Моя служба в старой гвардии. Война и мир офицера Семеновского полка. 1905–1917. Юрий Макаров
мне в воспитатели попался неглупый и довольно образованный, но злой, мстительный и самовлюбленный человек, один из тех, которых к воспитанию юношества не следовало бы подпускать на пушечный выстрел. Я его ненавидел, и то, что в полной от него зависимости мне пришлось провести семь лет, окрасило в мрачный цвет все мое пребывание в Ярославском кадетском корпусе.
29 августа 1903 года я явился в Первое Павловское военное училище, помещавшееся на Большой Спасской улице. Здание училища было довольно мрачного типа, по преданию, переделанное из какой-то фабрики, огромный темно-серый каменный ящик, но внутри поместительное и удобное. Когда я поступил, электричества в училище еще не было, и каждый вечер старый ламповщик, маленький обезьянообразный Михаил Иванович, большой шутник и балагур, со своей лесенкой бегал по ротам и зажигал большие медные керосиновые лампы.
Все семь человек нашего корпуса, в шинелях внакидку, выстроились по росту перед дежурной комнатой, задрали головы и вытянулись в струнку. По ранжиру в шеренге я стоял вторым. Через несколько минут к нам вышел пожилой корпулентный офицер с рыжей бородкой и по-старинному с золотой цепочкой по борту сюртука. В свое время мы узнали, что это был батальонный командир полковник Кареев, гроза юнкеров, особенно младшего курса, которых он жучил немилосердно. Узнали мы также, что ходил он под кличкой Мордобой, хотя, как выяснилось впоследствии, никому из юнкеров он «морд» никогда не бил, а, наоборот, в обращении с ними был грубовато-вежлив. Мордобой окинул нас орлиным взглядом и хриплым басом пролаял:
– Ярославский корпус. Ну вот… Вы приняты в Первое Павловское военное училище… вот… лучшее училище и держите, вот, его знамя высоко. Вы уже, вот, не мальчики, а юнкера, нижние чины, ну вот, и скоро присягу будете принимать, понимаете?
– Так точно, понимаем, господин полковник! – гаркнули мы и не столько поняли, сколько почувствовали, что это не корпус и что мы попали в такое заведение, где с нами шутить не будут.
Мордобой разбил нас на четыре роты, причем мы, двое самых высоких, попали в первую роту, иначе «роту его величества», что обозначало, что на погонах мы будем носить царские вензеля.

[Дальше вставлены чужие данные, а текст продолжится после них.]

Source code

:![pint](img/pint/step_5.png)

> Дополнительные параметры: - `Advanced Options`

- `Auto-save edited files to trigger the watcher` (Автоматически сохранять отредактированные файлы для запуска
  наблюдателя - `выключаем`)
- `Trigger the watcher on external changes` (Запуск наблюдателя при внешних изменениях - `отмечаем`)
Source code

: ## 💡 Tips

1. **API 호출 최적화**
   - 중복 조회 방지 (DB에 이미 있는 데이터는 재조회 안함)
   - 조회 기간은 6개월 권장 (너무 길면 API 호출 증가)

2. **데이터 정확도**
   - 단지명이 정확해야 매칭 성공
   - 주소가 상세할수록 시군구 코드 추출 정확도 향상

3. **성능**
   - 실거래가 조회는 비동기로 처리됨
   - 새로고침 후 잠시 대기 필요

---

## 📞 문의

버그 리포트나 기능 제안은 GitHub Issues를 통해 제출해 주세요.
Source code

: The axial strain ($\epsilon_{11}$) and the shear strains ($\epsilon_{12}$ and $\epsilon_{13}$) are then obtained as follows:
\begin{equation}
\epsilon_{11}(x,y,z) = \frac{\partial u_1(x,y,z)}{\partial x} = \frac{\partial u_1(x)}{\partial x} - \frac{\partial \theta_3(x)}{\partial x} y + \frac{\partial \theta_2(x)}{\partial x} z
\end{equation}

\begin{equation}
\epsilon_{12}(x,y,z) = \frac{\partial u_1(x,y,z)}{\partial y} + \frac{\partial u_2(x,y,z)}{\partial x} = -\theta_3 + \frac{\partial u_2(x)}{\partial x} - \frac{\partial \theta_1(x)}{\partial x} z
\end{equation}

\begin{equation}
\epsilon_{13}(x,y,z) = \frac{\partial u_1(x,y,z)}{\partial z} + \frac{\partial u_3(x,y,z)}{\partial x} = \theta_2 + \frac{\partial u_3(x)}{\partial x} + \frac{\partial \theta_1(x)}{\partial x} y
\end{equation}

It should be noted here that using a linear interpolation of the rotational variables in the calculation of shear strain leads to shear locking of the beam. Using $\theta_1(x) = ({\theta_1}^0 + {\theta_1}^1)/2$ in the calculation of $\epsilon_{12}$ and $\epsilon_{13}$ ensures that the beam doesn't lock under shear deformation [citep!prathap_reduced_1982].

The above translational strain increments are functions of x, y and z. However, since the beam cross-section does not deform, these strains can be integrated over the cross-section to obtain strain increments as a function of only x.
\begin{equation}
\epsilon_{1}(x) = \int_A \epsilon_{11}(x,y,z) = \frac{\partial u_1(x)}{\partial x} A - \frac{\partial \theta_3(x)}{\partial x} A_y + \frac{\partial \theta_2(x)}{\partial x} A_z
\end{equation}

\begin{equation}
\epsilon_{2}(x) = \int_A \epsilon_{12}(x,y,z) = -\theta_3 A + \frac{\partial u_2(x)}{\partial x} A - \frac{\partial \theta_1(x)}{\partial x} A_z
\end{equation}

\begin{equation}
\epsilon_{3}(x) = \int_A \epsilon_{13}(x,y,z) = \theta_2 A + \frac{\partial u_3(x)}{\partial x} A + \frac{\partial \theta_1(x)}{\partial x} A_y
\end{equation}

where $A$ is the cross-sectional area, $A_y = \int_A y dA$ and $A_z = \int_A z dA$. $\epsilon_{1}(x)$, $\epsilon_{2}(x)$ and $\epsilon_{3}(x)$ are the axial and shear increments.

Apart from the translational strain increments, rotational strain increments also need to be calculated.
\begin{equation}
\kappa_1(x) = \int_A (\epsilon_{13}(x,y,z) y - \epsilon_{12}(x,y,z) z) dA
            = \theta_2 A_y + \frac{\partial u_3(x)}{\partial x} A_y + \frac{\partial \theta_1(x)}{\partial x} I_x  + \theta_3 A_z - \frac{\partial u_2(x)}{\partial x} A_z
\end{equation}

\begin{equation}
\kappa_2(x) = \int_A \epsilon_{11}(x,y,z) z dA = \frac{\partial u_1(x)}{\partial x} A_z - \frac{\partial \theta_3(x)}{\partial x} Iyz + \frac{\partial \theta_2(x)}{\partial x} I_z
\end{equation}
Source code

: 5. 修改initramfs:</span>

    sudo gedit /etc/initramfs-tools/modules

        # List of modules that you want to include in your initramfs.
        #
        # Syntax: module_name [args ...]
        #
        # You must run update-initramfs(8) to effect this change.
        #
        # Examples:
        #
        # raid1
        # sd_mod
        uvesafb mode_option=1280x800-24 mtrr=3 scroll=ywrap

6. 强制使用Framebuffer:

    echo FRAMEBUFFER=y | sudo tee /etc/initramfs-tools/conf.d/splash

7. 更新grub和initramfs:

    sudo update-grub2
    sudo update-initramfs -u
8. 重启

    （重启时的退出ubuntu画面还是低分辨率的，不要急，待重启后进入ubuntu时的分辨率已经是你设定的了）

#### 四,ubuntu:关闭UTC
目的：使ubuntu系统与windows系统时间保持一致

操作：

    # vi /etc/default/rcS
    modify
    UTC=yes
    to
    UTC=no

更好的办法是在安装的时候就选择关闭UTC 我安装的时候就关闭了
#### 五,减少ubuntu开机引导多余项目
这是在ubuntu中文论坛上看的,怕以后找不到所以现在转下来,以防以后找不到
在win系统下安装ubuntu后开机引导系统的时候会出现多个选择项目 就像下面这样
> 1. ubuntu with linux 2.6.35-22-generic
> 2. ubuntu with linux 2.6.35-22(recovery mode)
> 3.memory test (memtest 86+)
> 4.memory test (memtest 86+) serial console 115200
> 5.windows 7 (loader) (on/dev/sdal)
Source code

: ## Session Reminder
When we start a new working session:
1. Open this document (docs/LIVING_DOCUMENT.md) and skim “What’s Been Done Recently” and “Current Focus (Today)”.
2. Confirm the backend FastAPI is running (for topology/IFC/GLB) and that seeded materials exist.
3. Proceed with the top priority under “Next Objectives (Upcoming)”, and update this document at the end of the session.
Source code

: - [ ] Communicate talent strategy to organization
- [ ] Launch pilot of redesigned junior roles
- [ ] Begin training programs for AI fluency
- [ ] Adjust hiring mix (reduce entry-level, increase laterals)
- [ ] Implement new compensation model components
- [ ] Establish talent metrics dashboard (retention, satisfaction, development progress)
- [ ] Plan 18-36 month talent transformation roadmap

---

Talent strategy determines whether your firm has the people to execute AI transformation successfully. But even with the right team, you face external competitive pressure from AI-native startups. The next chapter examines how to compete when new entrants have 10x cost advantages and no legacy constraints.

Отправились мы в Е. В. роту и там нас встретил ротный командир, капитан Герцик, маленький человек и тоже с рыжей бородкой, но только не лопатой, как у Мордобоя, а клинышком. Он не лаял, а довольно ласково поговорил с каждым и послал нас в цейхгауз переодеваться, где нами и занялся толстый и важный каптенармус Тарновский. В цейхгаузе мы получили обмундирование каждого дня, то есть белую полотняную рубашку с погонами, на которых уже блестели вензеля, кожаные пояса с бляхами, сапоги с рыжими голенищами и черные штаны навыпуск. Как оказалось впоследствии, эти рубашки и черные штаны нам в училище полагалось носить всегда, в роте, утром в классах во время лекций, вечером во время «репетиций», за завтраком и за обедом и во время подготовки к репетициям. Мундиры и высокие сапоги надевались только в отпуск и на строевые занятия.